Task: Nothing but a number should be given: how many lines in the entries below include the string "DARLEY".

Data excerpts:

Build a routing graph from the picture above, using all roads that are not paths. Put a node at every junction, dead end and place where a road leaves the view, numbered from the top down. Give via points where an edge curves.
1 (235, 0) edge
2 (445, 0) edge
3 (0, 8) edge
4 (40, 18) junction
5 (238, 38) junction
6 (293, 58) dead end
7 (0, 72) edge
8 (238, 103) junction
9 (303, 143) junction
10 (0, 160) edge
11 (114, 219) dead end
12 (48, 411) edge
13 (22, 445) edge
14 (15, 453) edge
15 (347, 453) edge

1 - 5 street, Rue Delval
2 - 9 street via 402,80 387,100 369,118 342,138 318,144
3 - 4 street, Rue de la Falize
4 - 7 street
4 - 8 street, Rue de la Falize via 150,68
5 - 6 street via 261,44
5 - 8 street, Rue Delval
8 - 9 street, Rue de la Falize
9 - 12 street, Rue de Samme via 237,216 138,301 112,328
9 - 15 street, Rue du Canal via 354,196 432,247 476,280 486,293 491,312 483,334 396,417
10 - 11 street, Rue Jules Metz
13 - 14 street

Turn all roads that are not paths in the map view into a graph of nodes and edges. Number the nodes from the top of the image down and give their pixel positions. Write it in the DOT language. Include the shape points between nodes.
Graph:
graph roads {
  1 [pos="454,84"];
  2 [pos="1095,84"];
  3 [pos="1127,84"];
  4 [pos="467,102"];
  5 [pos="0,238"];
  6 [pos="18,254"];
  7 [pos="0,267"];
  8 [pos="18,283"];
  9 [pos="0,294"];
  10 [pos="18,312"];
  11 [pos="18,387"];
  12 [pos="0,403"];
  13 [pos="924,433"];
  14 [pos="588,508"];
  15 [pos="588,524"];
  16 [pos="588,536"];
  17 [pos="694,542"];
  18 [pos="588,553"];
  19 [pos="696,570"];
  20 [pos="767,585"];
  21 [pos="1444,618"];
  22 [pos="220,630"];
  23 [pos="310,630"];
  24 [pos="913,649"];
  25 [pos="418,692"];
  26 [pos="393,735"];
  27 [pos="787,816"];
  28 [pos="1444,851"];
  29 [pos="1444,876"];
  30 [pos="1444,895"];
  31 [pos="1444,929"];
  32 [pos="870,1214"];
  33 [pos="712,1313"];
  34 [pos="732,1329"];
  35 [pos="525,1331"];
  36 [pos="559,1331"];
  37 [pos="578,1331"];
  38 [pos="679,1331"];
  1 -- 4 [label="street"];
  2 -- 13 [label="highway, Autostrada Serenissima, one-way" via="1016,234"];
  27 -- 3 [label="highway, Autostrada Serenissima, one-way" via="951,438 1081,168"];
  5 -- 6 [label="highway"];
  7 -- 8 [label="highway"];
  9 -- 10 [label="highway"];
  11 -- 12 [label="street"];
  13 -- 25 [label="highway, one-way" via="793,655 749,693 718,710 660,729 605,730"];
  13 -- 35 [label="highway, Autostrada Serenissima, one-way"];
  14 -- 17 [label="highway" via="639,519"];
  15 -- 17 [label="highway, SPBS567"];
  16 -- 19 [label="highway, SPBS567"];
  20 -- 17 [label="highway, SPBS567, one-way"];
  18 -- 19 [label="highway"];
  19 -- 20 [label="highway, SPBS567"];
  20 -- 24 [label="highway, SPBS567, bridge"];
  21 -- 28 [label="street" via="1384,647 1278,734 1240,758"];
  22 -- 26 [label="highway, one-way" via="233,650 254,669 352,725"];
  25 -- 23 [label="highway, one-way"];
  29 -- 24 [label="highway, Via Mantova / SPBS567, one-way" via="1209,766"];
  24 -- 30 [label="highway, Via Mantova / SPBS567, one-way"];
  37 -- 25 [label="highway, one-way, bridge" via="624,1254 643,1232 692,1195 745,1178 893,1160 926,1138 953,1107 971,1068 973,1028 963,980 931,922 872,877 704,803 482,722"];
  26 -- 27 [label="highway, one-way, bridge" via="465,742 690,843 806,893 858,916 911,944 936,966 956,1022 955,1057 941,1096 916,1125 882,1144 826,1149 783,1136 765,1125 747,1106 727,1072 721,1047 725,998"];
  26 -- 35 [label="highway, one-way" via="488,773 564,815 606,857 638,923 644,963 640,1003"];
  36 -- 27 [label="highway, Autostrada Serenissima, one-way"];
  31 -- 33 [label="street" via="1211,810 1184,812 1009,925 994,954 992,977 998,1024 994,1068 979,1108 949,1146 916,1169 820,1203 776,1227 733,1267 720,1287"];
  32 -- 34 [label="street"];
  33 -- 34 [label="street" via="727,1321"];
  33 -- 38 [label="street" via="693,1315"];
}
==
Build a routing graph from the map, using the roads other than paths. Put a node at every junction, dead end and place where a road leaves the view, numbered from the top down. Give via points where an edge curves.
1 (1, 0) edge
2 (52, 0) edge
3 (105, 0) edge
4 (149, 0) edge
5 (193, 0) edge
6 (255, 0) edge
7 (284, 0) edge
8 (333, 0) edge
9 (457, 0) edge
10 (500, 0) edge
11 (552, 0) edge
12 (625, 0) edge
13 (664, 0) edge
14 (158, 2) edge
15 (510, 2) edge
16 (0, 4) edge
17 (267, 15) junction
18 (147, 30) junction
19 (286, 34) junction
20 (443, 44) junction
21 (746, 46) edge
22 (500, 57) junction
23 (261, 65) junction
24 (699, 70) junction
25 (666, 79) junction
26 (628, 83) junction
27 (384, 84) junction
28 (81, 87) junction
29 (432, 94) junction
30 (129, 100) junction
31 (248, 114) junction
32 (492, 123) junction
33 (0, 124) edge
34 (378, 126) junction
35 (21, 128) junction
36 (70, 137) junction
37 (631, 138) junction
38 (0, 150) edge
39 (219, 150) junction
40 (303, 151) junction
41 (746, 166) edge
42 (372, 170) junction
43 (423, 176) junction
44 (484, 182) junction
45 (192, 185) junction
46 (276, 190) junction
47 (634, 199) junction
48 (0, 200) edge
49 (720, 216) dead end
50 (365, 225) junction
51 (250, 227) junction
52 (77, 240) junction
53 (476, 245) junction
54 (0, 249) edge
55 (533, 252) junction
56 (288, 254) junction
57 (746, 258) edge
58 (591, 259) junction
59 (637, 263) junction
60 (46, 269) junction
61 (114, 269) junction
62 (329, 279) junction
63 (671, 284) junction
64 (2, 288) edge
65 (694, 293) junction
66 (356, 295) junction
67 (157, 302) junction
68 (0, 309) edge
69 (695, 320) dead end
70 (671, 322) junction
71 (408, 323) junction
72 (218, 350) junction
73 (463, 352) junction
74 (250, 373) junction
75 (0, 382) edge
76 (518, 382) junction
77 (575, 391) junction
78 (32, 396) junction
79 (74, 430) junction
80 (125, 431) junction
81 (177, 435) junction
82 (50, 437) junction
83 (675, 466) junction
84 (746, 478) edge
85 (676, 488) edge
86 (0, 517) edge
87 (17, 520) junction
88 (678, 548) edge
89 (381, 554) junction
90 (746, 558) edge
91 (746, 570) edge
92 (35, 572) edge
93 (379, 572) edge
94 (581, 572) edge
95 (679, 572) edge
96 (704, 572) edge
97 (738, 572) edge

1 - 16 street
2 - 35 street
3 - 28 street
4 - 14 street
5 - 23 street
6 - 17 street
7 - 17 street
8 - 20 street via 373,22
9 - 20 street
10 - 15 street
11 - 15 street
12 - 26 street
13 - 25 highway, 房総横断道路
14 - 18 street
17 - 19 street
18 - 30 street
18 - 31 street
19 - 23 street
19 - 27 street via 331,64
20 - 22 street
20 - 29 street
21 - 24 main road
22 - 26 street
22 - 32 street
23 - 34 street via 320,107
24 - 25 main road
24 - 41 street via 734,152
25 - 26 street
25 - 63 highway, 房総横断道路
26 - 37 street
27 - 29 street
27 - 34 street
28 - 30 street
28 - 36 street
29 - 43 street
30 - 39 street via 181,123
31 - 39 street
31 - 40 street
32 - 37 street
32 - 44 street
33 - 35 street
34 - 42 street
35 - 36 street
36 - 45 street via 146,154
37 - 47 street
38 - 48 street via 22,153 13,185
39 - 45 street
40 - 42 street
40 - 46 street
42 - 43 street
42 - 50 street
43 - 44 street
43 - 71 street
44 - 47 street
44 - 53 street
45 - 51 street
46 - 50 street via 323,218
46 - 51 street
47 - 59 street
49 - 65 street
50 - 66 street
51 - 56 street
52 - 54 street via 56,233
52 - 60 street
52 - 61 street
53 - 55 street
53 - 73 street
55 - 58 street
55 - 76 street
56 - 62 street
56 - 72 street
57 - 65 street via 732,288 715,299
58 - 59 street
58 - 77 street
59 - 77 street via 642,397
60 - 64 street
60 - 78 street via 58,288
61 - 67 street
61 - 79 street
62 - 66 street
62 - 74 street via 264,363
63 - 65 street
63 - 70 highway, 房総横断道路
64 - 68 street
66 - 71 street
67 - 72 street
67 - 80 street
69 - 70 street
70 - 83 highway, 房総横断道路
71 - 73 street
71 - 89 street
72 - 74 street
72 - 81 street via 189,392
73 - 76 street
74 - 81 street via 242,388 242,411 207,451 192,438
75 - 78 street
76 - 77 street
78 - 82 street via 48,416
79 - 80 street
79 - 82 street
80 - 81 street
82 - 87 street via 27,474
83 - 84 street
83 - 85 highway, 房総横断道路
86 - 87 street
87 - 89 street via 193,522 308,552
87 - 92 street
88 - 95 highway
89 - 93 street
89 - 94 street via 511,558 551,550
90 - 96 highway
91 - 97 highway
==
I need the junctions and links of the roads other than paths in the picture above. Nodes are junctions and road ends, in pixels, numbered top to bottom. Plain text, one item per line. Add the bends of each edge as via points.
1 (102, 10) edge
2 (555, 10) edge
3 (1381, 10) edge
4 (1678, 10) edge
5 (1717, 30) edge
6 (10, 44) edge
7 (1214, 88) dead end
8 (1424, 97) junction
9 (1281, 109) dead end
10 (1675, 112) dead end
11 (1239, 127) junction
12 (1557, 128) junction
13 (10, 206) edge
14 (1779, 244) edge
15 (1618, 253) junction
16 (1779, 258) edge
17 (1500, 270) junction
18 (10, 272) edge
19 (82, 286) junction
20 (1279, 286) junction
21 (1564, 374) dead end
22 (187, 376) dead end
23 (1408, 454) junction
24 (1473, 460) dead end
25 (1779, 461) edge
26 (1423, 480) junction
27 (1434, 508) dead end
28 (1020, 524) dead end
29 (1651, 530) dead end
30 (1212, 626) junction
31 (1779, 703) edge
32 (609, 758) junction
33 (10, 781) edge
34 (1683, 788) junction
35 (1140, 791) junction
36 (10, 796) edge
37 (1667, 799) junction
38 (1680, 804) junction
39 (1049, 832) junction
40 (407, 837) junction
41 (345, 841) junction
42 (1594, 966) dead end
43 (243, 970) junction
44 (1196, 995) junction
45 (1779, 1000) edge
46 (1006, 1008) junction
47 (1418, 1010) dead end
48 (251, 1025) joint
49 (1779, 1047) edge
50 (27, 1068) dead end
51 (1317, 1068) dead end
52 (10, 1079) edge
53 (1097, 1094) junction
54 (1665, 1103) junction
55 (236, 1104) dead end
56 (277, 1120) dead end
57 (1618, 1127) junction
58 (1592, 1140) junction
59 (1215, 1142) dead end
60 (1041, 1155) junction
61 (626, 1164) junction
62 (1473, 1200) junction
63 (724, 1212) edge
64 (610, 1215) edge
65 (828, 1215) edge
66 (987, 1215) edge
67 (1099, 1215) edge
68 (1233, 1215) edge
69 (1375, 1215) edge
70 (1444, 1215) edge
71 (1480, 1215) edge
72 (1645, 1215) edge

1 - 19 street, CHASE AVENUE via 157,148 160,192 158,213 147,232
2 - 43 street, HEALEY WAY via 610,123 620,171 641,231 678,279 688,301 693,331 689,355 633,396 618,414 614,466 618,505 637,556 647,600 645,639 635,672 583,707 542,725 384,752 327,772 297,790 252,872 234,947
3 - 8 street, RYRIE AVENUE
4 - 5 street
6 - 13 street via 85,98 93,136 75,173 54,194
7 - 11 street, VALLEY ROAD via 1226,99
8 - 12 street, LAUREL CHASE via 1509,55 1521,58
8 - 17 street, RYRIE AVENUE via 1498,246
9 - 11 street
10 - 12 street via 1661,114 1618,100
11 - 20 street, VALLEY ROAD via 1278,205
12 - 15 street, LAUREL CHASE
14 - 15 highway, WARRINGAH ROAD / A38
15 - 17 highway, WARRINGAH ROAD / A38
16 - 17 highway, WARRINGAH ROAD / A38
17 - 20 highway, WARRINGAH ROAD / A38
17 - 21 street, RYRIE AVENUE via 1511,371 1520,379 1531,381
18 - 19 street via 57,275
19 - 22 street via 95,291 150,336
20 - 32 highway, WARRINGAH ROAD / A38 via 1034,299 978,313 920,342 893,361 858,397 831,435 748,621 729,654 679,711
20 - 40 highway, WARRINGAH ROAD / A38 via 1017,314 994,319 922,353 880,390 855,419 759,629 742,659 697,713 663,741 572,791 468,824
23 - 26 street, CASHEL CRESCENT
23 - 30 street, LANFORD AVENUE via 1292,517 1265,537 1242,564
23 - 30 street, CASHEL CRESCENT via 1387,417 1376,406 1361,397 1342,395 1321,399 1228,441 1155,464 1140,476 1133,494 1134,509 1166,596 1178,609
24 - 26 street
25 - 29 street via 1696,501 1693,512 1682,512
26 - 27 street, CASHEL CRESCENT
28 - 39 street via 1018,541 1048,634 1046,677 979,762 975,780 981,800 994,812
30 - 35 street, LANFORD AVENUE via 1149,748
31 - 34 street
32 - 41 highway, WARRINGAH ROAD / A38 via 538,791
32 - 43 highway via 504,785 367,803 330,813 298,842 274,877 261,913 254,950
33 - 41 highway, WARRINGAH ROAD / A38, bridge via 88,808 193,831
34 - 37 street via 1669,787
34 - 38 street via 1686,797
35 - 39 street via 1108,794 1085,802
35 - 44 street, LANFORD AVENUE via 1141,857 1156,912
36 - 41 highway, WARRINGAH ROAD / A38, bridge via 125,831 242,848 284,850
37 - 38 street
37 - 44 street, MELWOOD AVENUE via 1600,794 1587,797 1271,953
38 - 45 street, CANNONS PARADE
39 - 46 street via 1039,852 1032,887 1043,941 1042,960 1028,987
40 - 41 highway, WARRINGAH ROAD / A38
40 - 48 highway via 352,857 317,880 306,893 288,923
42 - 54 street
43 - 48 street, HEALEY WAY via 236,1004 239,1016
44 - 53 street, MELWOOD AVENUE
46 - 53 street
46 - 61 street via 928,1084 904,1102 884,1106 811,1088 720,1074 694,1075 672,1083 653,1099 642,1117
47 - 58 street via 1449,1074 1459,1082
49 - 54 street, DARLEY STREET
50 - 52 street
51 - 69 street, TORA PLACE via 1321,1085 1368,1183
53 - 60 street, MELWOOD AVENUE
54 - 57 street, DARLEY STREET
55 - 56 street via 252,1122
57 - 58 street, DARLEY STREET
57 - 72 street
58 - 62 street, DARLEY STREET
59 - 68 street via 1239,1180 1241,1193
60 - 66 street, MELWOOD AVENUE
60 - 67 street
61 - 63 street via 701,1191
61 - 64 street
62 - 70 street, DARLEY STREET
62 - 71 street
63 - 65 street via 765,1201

Answer: 5